Status 3 (facilitation)
This is my third post on the idea of 'status' as explored by Keith Johnstone in his book Impro.
As well as high and low status 'players', Keith also identifies 'status experts' who raise and lower their status at will. Why do this? Because low status is better for gaining information efficiently whereas high status is better for giving commands.
I remember an account by one of Margaret Thatcher's aides that sums this up perfectly. When she wanted to know something of you, you felt like the most important person in the room. The information was simply sucked from you. Then in a heartbeat she would reassert her authority and issue you with orders to be followed without further debate. This ability to alter status at will is a trait of all good leaders. Some do it instinctively but many more have learnt it over time.

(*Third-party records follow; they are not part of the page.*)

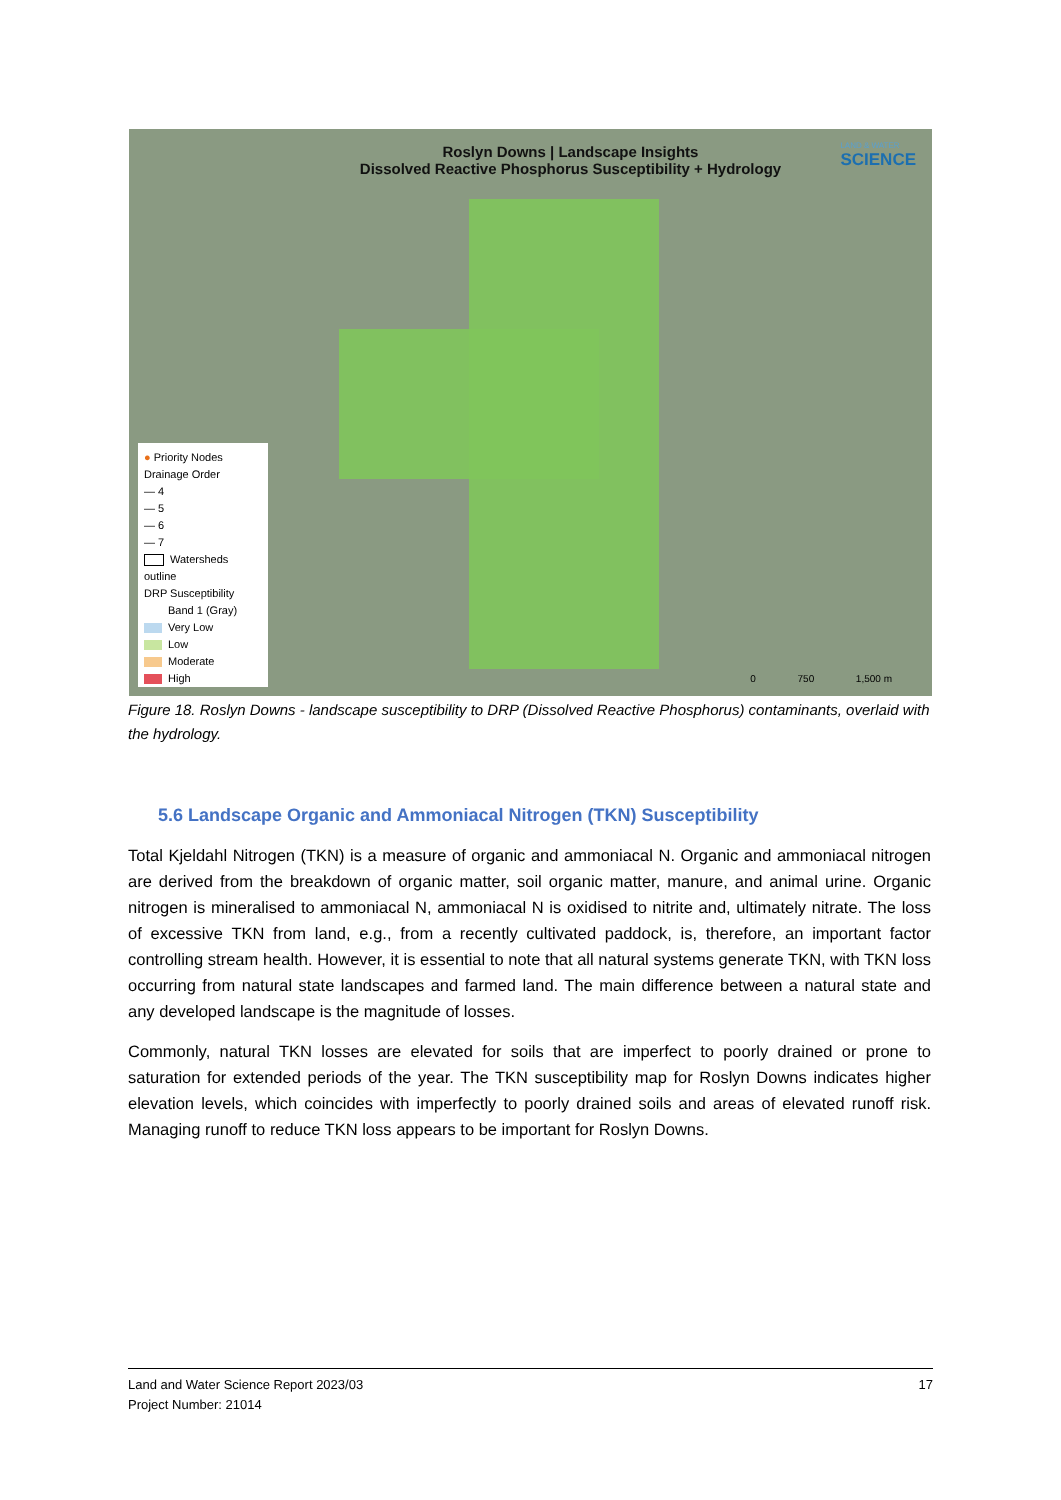Roslyn Downs | Landscape Insights
Dissolved Reactive Phosphorus Susceptibility + Hydrology
LAND & WATER
SCIENCE
● Priority Nodes
Drainage Order
— 4
— 5
— 6
— 7
Watersheds outline
DRP Susceptibility
Band 1 (Gray)
Very Low
Low
Moderate
High
0 750 1,500 m
Figure 18. Roslyn Downs - landscape susceptibility to DRP (Dissolved Reactive Phosphorus) contaminants, overlaid with the hydrology.
5.6 Landscape Organic and Ammoniacal Nitrogen (TKN) Susceptibility
Total Kjeldahl Nitrogen (TKN) is a measure of organic and ammoniacal N. Organic and ammoniacal nitrogen are derived from the breakdown of organic matter, soil organic matter, manure, and animal urine. Organic nitrogen is mineralised to ammoniacal N, ammoniacal N is oxidised to nitrite and, ultimately nitrate. The loss of excessive TKN from land, e.g., from a recently cultivated paddock, is, therefore, an important factor controlling stream health. However, it is essential to note that all natural systems generate TKN, with TKN loss occurring from natural state landscapes and farmed land. The main difference between a natural state and any developed landscape is the magnitude of losses.
Commonly, natural TKN losses are elevated for soils that are imperfect to poorly drained or prone to saturation for extended periods of the year. The TKN susceptibility map for Roslyn Downs indicates higher elevation levels, which coincides with imperfectly to poorly drained soils and areas of elevated runoff risk. Managing runoff to reduce TKN loss appears to be important for Roslyn Downs.
17 Land and Water Science Report 2023/03
Project Number: 21014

I think that facilitation requires something similar. My definition for facilitation is as follows: -
"Facilitation is the art of helping experienced people articulate intelligent conclusions"

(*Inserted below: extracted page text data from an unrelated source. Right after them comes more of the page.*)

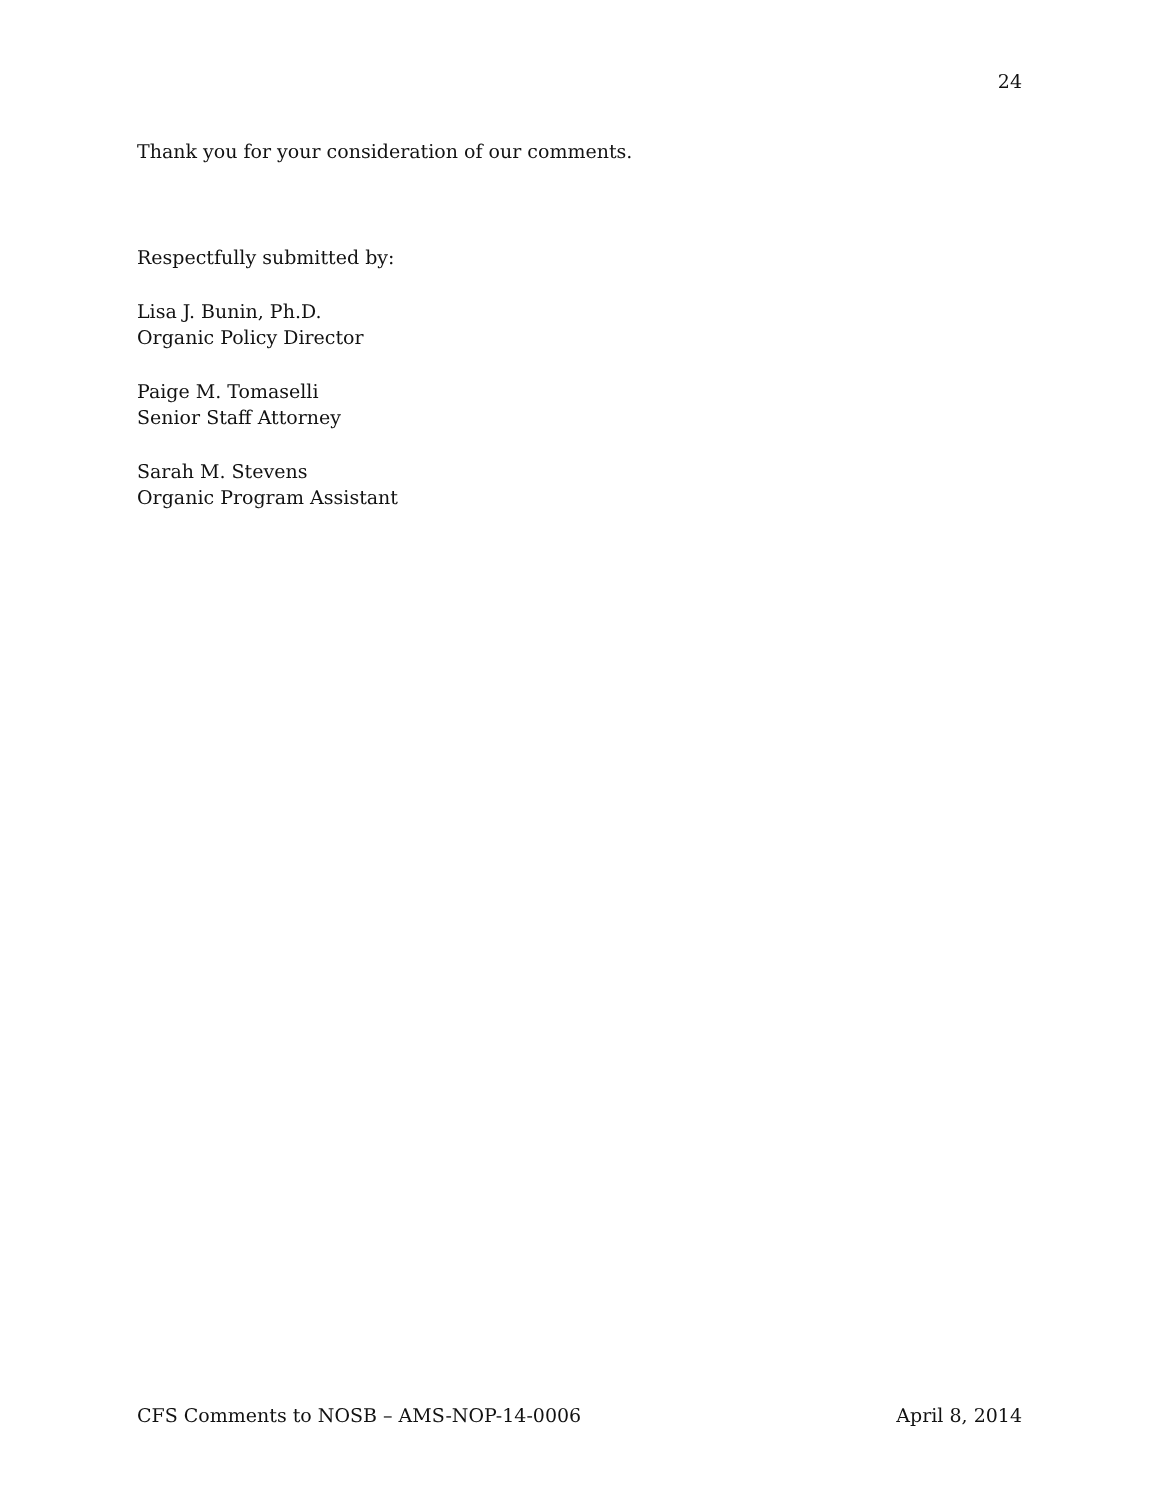24
Thank you for your consideration of our comments.
Respectfully submitted by:
Lisa J. Bunin, Ph.D.
Organic Policy Director
Paige M. Tomaselli
Senior Staff Attorney
Sarah M. Stevens
Organic Program Assistant
CFS Comments to NOSB – AMS-NOP-14-0006 April 8, 2014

I am not paid to simply tell people what to think and do in a high status manner but rather to usher them towards the 'correct' conclusion. This requires me to: -
- Provide the group with new stimulus (requiring me to be high status)

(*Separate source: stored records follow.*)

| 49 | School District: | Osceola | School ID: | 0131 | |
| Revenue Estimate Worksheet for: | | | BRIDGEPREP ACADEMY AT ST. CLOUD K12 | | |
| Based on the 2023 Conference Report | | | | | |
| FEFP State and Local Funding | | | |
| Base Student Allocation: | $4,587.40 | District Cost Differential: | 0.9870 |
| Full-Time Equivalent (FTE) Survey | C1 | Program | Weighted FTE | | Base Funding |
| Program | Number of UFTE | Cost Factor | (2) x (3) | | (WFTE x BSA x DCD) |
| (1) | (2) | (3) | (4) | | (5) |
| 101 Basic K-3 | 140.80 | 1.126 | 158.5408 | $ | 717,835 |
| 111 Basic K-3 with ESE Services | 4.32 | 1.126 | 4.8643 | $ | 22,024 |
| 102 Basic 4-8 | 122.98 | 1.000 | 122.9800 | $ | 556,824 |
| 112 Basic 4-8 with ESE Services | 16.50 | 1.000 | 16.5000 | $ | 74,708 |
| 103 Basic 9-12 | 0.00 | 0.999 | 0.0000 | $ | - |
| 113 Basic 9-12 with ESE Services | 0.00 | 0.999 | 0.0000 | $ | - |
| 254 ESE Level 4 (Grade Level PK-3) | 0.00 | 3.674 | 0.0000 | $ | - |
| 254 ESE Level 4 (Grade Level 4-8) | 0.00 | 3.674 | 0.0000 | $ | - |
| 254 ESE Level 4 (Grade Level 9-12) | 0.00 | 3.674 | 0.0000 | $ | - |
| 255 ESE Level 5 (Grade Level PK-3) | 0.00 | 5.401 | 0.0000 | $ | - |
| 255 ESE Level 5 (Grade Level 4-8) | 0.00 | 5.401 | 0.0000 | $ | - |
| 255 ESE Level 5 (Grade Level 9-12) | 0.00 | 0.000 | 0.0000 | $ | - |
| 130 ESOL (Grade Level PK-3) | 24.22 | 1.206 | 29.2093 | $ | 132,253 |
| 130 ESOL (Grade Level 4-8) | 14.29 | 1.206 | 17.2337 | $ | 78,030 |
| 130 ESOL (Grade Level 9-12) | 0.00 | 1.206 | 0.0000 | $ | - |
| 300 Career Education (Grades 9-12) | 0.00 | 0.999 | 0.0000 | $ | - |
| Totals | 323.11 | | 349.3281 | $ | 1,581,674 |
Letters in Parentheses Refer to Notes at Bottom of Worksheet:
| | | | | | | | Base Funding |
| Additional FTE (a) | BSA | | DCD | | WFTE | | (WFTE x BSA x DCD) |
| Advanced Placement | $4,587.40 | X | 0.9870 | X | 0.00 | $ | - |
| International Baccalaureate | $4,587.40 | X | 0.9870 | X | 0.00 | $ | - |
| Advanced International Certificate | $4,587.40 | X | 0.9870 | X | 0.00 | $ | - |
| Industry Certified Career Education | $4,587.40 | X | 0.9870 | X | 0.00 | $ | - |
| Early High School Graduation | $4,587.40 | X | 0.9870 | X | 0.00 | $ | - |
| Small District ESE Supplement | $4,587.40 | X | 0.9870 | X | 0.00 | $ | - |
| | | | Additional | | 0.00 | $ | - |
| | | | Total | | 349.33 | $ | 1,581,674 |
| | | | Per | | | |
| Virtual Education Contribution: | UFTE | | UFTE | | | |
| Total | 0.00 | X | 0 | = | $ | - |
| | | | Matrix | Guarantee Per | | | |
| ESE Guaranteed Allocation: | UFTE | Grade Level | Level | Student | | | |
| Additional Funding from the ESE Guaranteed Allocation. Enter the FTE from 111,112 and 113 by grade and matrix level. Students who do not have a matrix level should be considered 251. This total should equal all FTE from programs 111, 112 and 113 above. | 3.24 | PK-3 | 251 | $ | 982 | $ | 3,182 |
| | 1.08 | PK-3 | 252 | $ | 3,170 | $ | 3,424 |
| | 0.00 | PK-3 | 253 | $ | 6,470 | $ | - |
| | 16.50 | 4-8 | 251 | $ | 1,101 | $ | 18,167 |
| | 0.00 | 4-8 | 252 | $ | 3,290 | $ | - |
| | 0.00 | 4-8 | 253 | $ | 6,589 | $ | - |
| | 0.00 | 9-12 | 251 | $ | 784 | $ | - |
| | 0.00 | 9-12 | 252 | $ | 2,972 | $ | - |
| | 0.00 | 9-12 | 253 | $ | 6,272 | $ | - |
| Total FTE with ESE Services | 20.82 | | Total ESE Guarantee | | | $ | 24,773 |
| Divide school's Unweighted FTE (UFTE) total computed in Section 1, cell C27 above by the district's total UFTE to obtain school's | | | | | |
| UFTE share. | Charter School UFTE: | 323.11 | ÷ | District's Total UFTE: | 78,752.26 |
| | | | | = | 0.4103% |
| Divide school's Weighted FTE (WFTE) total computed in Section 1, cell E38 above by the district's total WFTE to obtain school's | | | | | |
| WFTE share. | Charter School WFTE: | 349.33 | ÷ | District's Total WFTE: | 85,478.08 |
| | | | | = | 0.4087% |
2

- Get them to articulate an assessment of that stimulus in the light of what they know already (I have to be low status)
- Then insist that certain activities and exercises are undertaken so as to enact behavioral change (high status again)
- Finally I need them to voluntarily commit to applying what they've learned in my session in 'the real world' (low)
As an external consultant I don't have the luxury of demanding a commitment to change. Instead I have to earn that commitment. Yet even when people recognise that I'm deliberately altering my status to achieve this goal they're usually happy to go along with it.
Status isn't a 'trick' to be pulled so much as an insight into human interactions to be understood.